This is another place in the universe that I can never tire of. St. George just always seems to offer something magical, and it is the gateway to Zion National Park at the southern end of the state of Utah. We enjoy both the town of St. George, as well as Zion. We also have dear friends here, Jim and Peggy, who always seem to have some tricks up their proverbial sleeves, like a new Corvette or something.
Truth be known, I am bringing my brother Bob, and his lovely wife Laura up here after a short stay in Vegas. I wanted to thank them for hosting all of the various functions, meals, and gatherings related to my Mom’s final days, and her memorial service, held in their hometown, Clovis. Traditionally, this burden falls on the oldest son, me. But since we live outside the immediate area, it fell to my brother, the only one of us four children of my Mom to stay in the area.

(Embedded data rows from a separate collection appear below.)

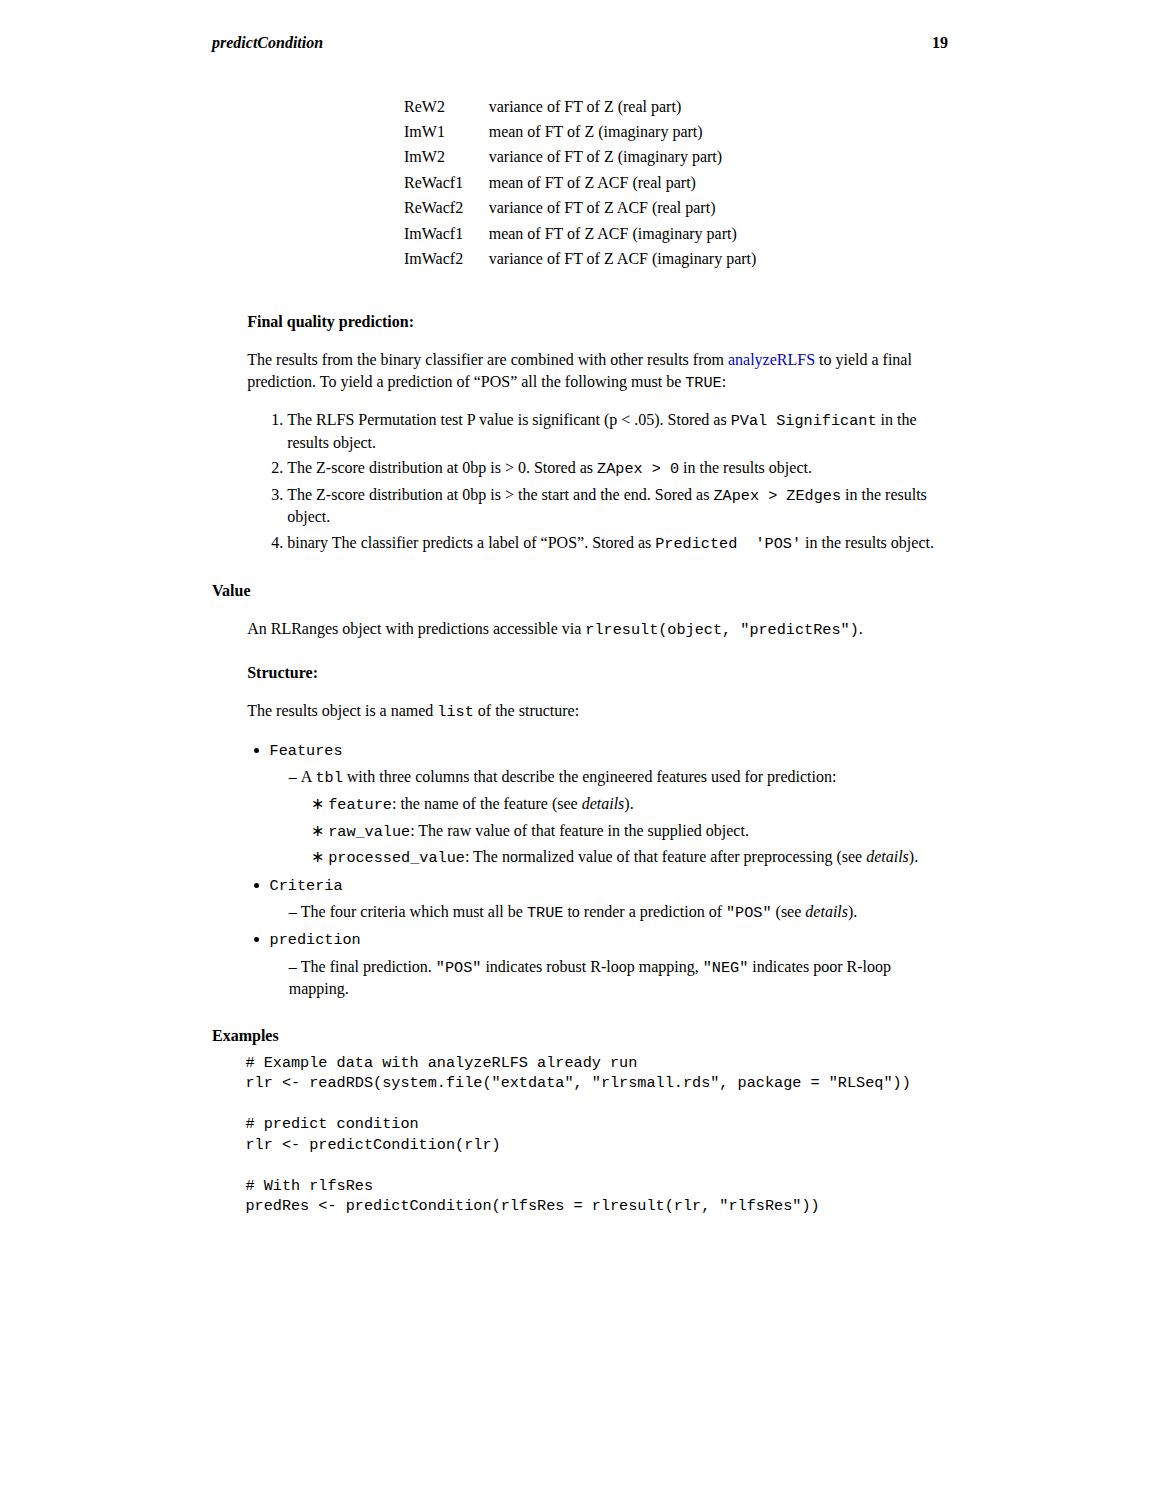predictCondition 19
| ReW2 | variance of FT of Z (real part) |
| ImW1 | mean of FT of Z (imaginary part) |
| ImW2 | variance of FT of Z (imaginary part) |
| ReWacf1 | mean of FT of Z ACF (real part) |
| ReWacf2 | variance of FT of Z ACF (real part) |
| ImWacf1 | mean of FT of Z ACF (imaginary part) |
| ImWacf2 | variance of FT of Z ACF (imaginary part) |
Final quality prediction:
The results from the binary classifier are combined with other results from analyzeRLFS to yield a final prediction. To yield a prediction of “POS” all the following must be TRUE:
The RLFS Permutation test P value is significant (p < .05). Stored as PVal Significant in the results object.
The Z-score distribution at 0bp is > 0. Stored as ZApex > 0 in the results object.
The Z-score distribution at 0bp is > the start and the end. Sored as ZApex > ZEdges in the results object.
binary The classifier predicts a label of “POS”. Stored as Predicted 'POS' in the results object.
Value
An RLRanges object with predictions accessible via rlresult(object, "predictRes").
Structure:
The results object is a named list of the structure:
Features
A tbl with three columns that describe the engineered features used for prediction:
feature: the name of the feature (see details).
raw_value: The raw value of that feature in the supplied object.
processed_value: The normalized value of that feature after preprocessing (see details).
Criteria
The four criteria which must all be TRUE to render a prediction of "POS" (see details).
prediction
The final prediction. "POS" indicates robust R-loop mapping, "NEG" indicates poor R-loop mapping.
Examples
# Example data with analyzeRLFS already run
rlr <- readRDS(system.file("extdata", "rlrsmall.rds", package = "RLSeq"))

# predict condition
rlr <- predictCondition(rlr)

# With rlfsRes
predRes <- predictCondition(rlfsRes = rlresult(rlr, "rlfsRes"))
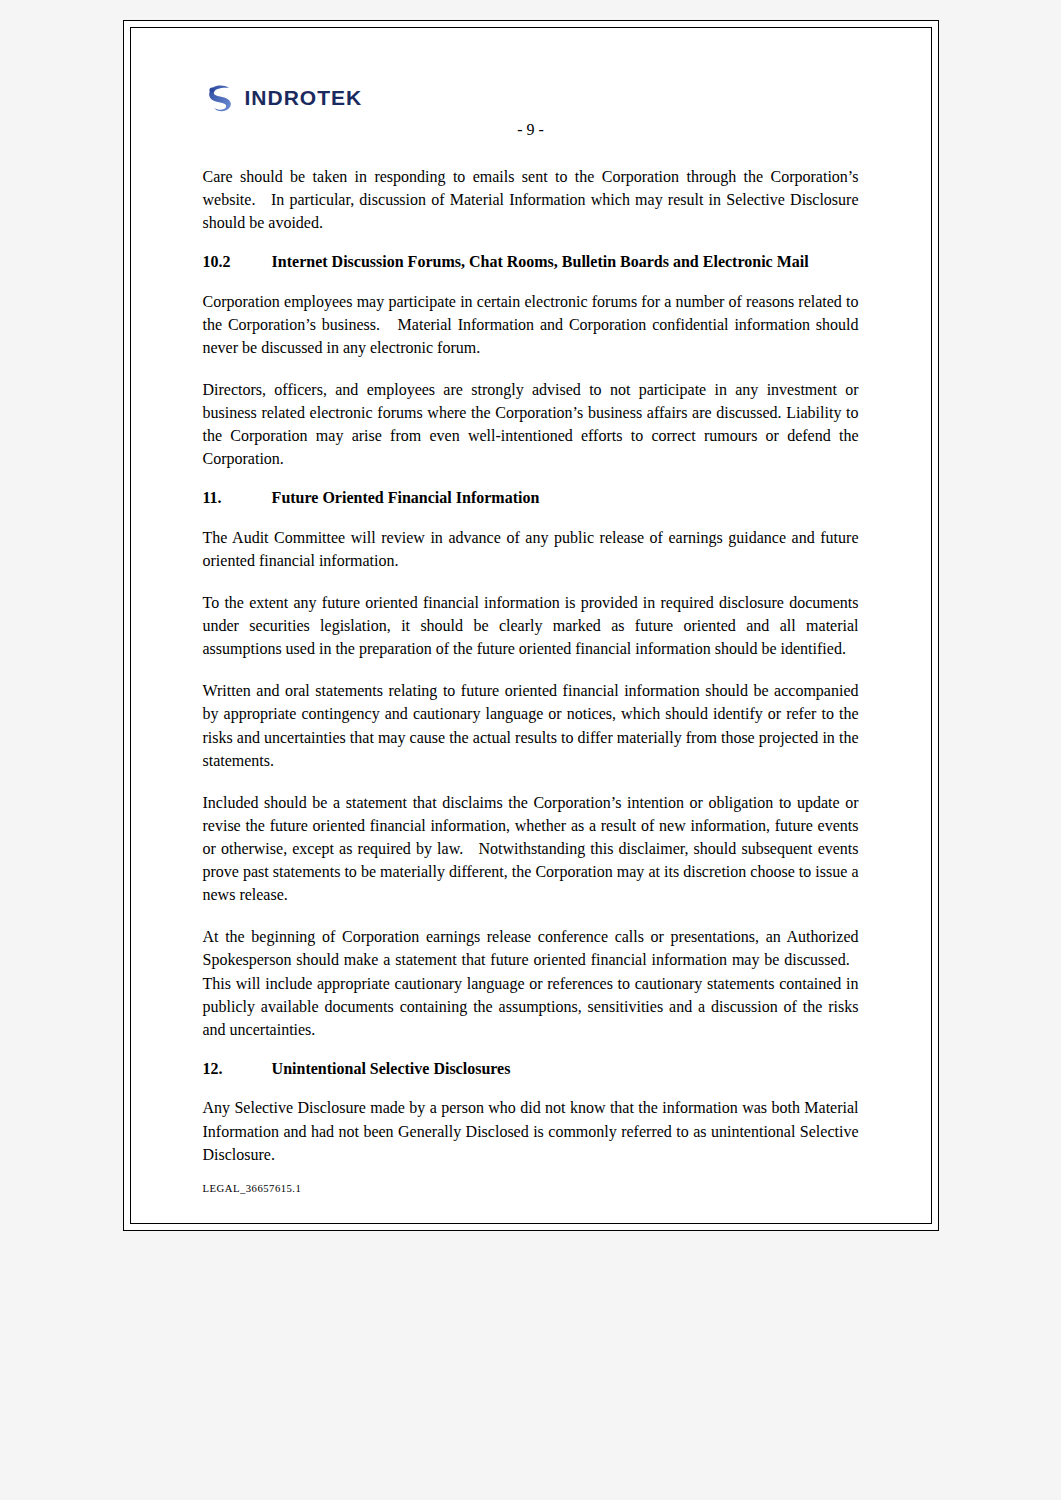INDROTEK
- 9 -
Care should be taken in responding to emails sent to the Corporation through the Corporation’s website. In particular, discussion of Material Information which may result in Selective Disclosure should be avoided.
10.2 Internet Discussion Forums, Chat Rooms, Bulletin Boards and Electronic Mail
Corporation employees may participate in certain electronic forums for a number of reasons related to the Corporation’s business. Material Information and Corporation confidential information should never be discussed in any electronic forum.
Directors, officers, and employees are strongly advised to not participate in any investment or business related electronic forums where the Corporation’s business affairs are discussed. Liability to the Corporation may arise from even well-intentioned efforts to correct rumours or defend the Corporation.
11. Future Oriented Financial Information
The Audit Committee will review in advance of any public release of earnings guidance and future oriented financial information.
To the extent any future oriented financial information is provided in required disclosure documents under securities legislation, it should be clearly marked as future oriented and all material assumptions used in the preparation of the future oriented financial information should be identified.
Written and oral statements relating to future oriented financial information should be accompanied by appropriate contingency and cautionary language or notices, which should identify or refer to the risks and uncertainties that may cause the actual results to differ materially from those projected in the statements.
Included should be a statement that disclaims the Corporation’s intention or obligation to update or revise the future oriented financial information, whether as a result of new information, future events or otherwise, except as required by law. Notwithstanding this disclaimer, should subsequent events prove past statements to be materially different, the Corporation may at its discretion choose to issue a news release.
At the beginning of Corporation earnings release conference calls or presentations, an Authorized Spokesperson should make a statement that future oriented financial information may be discussed. This will include appropriate cautionary language or references to cautionary statements contained in publicly available documents containing the assumptions, sensitivities and a discussion of the risks and uncertainties.
12. Unintentional Selective Disclosures
Any Selective Disclosure made by a person who did not know that the information was both Material Information and had not been Generally Disclosed is commonly referred to as unintentional Selective Disclosure.
LEGAL_36657615.1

And the Inn at Entrada, Snow Canyon is a perfect place for Laura, aka “Spa Girl.” I remember she had quite a spa day when we were in Queenstown, New Zealand a few years back. Forget that Queenstown is the adventure capital of the world. She decided she needed a spa day after a few weeks in Australia and New Zealand and nothing was going to stop her.
The Inn at Entrada has suites and rooms they call luxury casitas. It is an upscale gated resort on the edge of St. George proper. They claim to have captured the spirit of the ancient Anasazi when they built this place. That I cannot verify, except to say, you must stay here at least once in your path up north from Vegas into southern Utah. Besides the fabulous luxury spa facilities, it also has a Johnny Miller design golf course, award-winning Kokopelli restaurant, and beautiful grounds that match the red rock surroundings of Snow Canyon. The spa, along with the sports and fitness center also has indoor and outdoor pools, tennis courts, and volleyball (in the snow?). Each unit has a garage with remote control, and a bevy of electronics running the indoor activities.
The rest of us will either hang out at the Inn, or most likely, head up to Zion National Park, not more than an hour away, as I recall. Of course, we must make a stop or two at our favorite place in St. George, Nielsen’s Frozen Custard.
John Wesley Powell first visited Zion (maybe while finding the Grand Canyon) on the first scientific expedition of southern Utah in the 1860s. But Zion was inhabited as long as 12,000 years ago, though their animals, like the giant sloth, and mammoths, died out about 8000 years ago. The first inhabitants then turned to mid-sized animals and gathering. Over the next 1500 years, the Anasazi turned to farming, with the different elevations allowing a diverse range of crops, with a steady supply of water.
For me, Zion is all about the red geologic formations that make it uniquely Southern Utah. This area began as perhaps a large desert, whose sand dunes are now Zion’s famous sculpted and colorful 2000 foot cliffs. A light dusting of snow makes an unforgettable red and white canvas for even the photographically challenged (those using a cell phone camera).
Zion holds 67 species of mammals, 29 species of reptiles, 7 species of amphibians, 9 species of fish, and 207 species of birds. The big red cliffs towering above us are home, at least part-time, to the endangered California condors. Also, the endangered Mexican spotted owl make Zion their home in highest density anywhere. It is also home to the often misunderstood tarantula. The Zion-Mt Carmel tunnel, dedicated on July 4, 1930, was the longest tunnel in the U.S. at 1.1 miles.
This would not be southern Utah if not for Kolob Arch, deep in the park’s hidden and smaller canyons. But its remoteness and inaccessibility has challenged climbers and photographers alike. Many believe it is the world’s largest (it is not) free-standing arch. But equally good is the trail leading to Kolob, said to be one of the most beautiful hikes (seven miles to Kolob) in Zion. As you know, arches are the most stable architectural form of load bearing structure. Perhaps when we have more time, or when the temperature is lower, Kolob would be a good hike.
Recently, President Obama signed the Omnibus Public Land Management Act in law on March 30, 2009. It designated 124,406 acres of Zion National Park as Wilderness. This designation adds another layer of protection to the wildlands of Zion National Park. The Wilderness designation means: “…there shall be no commercial enterprise and no permanent road within any wilderness area designated by this Act and, except as necessary to meet minimum requirements for the administration of the area for the purpose of this Act (including measures required in emergencies involving the health and safety of persons within the area), there shall be no temporary road, no use of motor vehicles, motorized equipment or motorboats, no landing of aircraft, no other form of mechanical transport, and no structure or installation within any such area.”
I love the National Parks in southern Utah. They are a true American treasure, seen nowhere else in the world.